De rechtbank gaat uit van de volgende feiten en omstandigheden. Op 2 mei 2010 omstreeks 05:00 uur zien [verbalisanten] een witte auto rijden over de [straatnaam]. De auto reed met hoge snelheid, slingerde en had beide rijstroken nodig. Verbalisanten hebben een stopteken gegeven om de bestuurder van de auto aan een alcoholcontrole te onderwerpen. De auto reed hierop naar het [straatnaam] en stopte. De bestuurder (verdachte) stapte direct uit de auto, enkele seconden later gevolgd door de passagier ([naam passagier]). Op het moment dat verdachte naast de auto stond voor de alcoholcontrole stopte hij zijn rechterhand in zijn rechter broekzak. Toen hij deze hand uit zijn broekzak haalde wierp hij een prop op de grond. Verbalisant [V1] heeft het propje papier opgepakt en uitgevouwen. Dit propje bleek een bankbiljet van EURO 100 te zijn. Omdat verbalisanten vermoedden dat het vals geld was hebben zij naar aanleiding hiervan in de auto gezocht naar de eventuele aanwezigheid van meer vals geld en troffen een enveloppe met geld aan die half onder een zwarte map op de bijrijderstoel lag. Deze enveloppe bevatte 101 bankbiljetten van EUR 100 en 78 bankbiljetten van EUR 200. Voornoemde bankbiljetten zijn onderworpen aan een echtheidsonderzoek en bleken vervalst te zijn. Het bankbiljet van EURO 100 dat verbalisant [V1] als propje heeft aangetroffen bleek voorzien van hetzelfde serienummer als de EURO 100 bankbiljetten die in de enveloppe in de auto zijn aangetroffen.
De verdachte heeft zich op het standpunt gesteld dat het propje niet van hem afkomstig is en dat het op de bijrijderstoel in de auto aangetroffen valse geld niet van hem is, dat hij dit geld niet eerder heeft gezien en dat hij niet weet hoe dit geld in de auto is terecht gekomen.

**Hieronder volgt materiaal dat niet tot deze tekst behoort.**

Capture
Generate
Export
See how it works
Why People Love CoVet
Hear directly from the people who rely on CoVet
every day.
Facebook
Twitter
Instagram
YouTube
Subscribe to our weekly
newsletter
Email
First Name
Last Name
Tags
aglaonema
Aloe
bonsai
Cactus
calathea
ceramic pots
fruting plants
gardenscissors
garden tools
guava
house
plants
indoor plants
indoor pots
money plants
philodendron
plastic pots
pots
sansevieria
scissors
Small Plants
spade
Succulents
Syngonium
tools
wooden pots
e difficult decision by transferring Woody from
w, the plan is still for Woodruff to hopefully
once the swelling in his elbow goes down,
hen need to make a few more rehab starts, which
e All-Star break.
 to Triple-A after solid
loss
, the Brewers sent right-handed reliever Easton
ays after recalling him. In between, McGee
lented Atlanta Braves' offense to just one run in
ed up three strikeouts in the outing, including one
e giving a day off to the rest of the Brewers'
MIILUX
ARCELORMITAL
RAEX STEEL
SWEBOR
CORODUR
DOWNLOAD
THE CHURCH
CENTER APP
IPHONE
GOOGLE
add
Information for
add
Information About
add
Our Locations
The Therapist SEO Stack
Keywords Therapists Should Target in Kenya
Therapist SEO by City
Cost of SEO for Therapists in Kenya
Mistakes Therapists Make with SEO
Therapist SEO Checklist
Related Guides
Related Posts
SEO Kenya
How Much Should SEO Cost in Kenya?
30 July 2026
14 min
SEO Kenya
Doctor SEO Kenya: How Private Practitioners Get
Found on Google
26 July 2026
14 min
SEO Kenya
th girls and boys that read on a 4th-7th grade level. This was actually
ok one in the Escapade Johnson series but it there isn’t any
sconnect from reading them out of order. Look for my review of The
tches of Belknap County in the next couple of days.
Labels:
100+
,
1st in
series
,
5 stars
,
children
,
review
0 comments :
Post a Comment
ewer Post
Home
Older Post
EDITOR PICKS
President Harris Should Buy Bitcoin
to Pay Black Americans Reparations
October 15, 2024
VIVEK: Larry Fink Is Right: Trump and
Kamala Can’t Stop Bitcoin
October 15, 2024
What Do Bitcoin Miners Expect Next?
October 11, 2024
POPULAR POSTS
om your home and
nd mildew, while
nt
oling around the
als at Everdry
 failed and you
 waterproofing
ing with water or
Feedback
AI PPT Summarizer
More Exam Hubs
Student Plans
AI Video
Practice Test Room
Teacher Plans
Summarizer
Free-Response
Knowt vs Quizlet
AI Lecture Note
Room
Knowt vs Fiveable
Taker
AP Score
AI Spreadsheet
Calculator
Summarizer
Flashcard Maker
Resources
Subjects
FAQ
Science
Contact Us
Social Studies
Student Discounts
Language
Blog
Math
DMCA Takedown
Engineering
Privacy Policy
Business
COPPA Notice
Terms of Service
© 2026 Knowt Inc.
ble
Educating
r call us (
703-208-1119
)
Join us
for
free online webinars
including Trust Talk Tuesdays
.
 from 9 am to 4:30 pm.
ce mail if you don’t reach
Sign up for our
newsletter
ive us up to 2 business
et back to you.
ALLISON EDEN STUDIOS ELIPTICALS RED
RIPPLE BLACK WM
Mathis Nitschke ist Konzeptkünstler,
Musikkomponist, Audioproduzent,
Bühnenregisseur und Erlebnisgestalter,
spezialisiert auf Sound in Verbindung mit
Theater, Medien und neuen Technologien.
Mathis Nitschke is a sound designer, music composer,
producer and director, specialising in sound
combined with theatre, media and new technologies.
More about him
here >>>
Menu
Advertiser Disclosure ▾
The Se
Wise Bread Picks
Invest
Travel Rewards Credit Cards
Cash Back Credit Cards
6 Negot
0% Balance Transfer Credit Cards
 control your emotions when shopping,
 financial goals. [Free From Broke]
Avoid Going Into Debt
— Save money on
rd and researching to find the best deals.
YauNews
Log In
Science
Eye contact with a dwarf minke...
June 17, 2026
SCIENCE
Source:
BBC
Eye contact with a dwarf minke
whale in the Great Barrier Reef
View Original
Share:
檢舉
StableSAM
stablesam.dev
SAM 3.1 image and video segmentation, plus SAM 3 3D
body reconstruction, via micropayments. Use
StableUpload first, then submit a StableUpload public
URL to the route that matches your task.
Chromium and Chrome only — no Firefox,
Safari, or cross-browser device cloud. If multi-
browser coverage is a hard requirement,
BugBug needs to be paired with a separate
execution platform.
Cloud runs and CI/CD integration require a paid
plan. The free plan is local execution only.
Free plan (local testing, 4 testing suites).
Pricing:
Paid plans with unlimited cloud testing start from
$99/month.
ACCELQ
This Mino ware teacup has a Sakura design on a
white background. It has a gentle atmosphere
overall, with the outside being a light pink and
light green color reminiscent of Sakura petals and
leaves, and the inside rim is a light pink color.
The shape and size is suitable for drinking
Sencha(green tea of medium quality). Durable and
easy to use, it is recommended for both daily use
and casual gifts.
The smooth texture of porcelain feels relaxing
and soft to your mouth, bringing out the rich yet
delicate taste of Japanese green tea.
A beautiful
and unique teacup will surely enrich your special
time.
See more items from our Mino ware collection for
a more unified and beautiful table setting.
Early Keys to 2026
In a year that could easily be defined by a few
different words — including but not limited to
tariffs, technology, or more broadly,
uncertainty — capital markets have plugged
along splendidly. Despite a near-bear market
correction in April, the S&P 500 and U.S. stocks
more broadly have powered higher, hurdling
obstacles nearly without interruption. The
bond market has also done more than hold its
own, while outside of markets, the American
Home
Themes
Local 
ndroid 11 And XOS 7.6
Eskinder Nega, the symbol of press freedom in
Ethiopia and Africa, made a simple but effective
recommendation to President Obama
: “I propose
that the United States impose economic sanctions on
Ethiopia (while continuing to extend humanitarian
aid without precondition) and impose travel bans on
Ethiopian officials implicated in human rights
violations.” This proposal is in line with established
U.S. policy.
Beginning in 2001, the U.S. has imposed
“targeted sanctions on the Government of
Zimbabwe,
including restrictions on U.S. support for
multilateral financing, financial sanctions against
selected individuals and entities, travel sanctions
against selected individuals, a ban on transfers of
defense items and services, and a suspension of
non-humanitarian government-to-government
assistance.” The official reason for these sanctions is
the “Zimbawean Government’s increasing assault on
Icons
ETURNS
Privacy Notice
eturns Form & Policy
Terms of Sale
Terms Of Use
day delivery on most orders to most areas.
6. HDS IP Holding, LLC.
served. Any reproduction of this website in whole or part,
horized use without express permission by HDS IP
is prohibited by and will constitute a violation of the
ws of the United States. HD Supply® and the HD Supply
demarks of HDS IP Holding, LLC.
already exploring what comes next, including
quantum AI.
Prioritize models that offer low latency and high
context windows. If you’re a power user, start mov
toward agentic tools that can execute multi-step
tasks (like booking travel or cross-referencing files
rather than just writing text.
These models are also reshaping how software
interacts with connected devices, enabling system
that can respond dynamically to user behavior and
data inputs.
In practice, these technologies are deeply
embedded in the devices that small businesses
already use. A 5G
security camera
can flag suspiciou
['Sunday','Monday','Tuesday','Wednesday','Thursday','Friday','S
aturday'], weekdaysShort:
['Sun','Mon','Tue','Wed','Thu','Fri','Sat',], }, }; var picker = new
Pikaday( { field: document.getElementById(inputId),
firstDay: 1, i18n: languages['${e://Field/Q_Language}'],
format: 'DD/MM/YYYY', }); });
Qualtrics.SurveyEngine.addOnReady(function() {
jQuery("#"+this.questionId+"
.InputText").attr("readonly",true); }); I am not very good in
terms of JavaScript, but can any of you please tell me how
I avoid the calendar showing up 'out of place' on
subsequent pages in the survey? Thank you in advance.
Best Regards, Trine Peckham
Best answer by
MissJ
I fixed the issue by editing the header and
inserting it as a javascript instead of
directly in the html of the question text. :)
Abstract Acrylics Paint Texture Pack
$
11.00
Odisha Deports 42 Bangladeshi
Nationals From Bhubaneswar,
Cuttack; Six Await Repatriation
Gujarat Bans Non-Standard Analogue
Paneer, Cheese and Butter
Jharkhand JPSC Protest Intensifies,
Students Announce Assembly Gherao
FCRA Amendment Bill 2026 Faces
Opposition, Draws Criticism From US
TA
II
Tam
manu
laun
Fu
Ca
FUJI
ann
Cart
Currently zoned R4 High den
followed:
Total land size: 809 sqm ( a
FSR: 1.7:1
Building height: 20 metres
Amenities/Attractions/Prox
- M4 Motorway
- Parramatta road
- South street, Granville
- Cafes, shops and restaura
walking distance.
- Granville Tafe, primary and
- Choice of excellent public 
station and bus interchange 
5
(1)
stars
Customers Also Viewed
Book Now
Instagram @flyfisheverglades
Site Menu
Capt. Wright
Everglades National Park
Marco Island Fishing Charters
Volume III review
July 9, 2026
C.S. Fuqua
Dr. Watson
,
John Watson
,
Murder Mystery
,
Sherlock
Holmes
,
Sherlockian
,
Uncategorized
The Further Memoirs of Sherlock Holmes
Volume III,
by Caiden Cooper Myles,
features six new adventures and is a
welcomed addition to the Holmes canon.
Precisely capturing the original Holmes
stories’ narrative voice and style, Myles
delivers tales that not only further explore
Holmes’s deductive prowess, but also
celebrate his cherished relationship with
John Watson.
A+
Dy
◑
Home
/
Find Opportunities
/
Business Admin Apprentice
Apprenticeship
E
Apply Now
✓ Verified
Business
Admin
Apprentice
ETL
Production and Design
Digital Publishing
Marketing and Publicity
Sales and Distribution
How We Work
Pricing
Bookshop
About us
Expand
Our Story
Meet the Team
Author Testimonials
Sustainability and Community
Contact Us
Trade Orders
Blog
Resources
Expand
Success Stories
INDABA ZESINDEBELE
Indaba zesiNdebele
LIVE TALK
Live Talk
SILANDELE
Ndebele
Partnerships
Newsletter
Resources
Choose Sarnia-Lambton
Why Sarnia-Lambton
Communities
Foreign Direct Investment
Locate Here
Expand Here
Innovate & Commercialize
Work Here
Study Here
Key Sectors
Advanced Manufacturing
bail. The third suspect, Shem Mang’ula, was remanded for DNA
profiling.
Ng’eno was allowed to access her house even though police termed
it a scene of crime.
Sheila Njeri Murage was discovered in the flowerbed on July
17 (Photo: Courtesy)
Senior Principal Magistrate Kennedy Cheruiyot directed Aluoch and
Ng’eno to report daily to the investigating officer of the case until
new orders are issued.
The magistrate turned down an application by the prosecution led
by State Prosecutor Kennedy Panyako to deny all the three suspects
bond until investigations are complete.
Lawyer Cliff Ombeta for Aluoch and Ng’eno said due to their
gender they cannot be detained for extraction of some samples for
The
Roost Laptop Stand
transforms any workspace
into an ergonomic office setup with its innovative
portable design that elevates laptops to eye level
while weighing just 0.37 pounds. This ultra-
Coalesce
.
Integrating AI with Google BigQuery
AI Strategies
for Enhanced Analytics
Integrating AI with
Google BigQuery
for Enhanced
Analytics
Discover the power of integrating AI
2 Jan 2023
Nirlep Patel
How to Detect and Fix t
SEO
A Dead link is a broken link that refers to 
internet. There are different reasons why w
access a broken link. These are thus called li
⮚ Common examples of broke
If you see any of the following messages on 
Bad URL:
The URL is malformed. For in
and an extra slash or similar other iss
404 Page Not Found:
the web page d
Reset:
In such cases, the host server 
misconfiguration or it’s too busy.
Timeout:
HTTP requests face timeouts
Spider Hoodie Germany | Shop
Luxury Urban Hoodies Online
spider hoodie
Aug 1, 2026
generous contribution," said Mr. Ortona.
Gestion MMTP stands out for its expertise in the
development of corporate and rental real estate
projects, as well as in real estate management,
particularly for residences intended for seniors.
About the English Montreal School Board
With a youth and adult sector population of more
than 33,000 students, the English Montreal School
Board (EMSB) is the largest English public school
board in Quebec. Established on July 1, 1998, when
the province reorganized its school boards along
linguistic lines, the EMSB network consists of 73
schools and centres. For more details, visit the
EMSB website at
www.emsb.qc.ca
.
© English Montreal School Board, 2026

Met betrekking tot het aantreffen van het propje heeft verdachte blijkens het proces-verbaal d.d. 2 mei 2010 tijdens zijn eerste verhoor ontkend dat hij een propje heeft weggegooid, in het tweede verhoor d.d. 3 mei 2010 heeft hij verklaard dat het propje misschien uit zijn broekzak is gevallen toen hij naar zijn telefoon zocht terwijl hij ter terechtzitting d.d 27 juli 2010 heeft verklaard dat hij geen propje in zijn broekzak had en dat hij niet weet waar het vandaan komt en dat er misschien wel helemaal geen propje was.
De rechtbank volgt verdachtes ontkennende verklaring met betrekking tot het aantreffen van het propje niet en overweegt dat zij in dit kader uitgaat van het ambtsedige proces-verbaal van de drie verbalisanten, alsmede van de verklaring van [passagier] die een van de verbalisanten aan verdachte heeft horen vragen: “Wat gooi jij daar weg?” en “Waarom gooi jij dat geld weg?” De rechtbank ziet geen aanleiding om aan de betrouwbaarheid van die verklaringen te twijfelen en gaat er dus van uit dat verdachte het propje heeft weggegooid en daarmee voorhanden heeft gehad. Dit betekent naar het oordeel van de rechtbank echter niet dat verdachte ook de in de auto aangetroffen bankbiljetten voorhanden heeft gehad. Gelet op de hiervoor beschreven feitelijke gang van zaken op 2 mei 2010 is verdachte als eerste uit de auto gestapt. [Passagier] zat op dat moment nog op de bijrijderstoel. Verdachte kan het geld dus niet op die bijrijderstoel hebben neergelegd. [Passagier] heeft verklaard dat hij niet heeft gemerkt dat er iets op zijn zitting lag toen hij instapte bij verdachte. In elk geval maken voornoemde feiten en omstandigheden dat naar het oordeel van de rechtbank niet wettig en overtuigend kan worden bewezen dat verdachte 178, althans meerdere, vervalste bankbiljetten van 100 euro en 200 euro in voorraad heeft gehad met het oogmerk om die als echt en onvervalst uit te geven of te doen geven. Verdachte dient derhalve van het tenlastegelegde te worden vrijgesproken.
Beslissing van de rechtbank
De rechtbank verklaart niet bewezen hetgeen de verdachte is tenlastegelegd en spreekt de verdachte daarvan vrij.
De rechtbank heft op het bevel tot voorlopige hechtenis met ingang van heden.
Dit vonnis is gewezen door mr. H. de Wit, voorzitter en mrs. C.P. van Gastel en B.I. Klaassens, rechters, in tegenwoordigheid van mr. A.D. Vermeer, griffier, en bij vervroeging uitgesproken ter openbare terechtzitting van de rechtbank op 29 juli 2010, zijnde mr. B.I. Klaassens buiten staat dit vonnis mede te ondertekenen.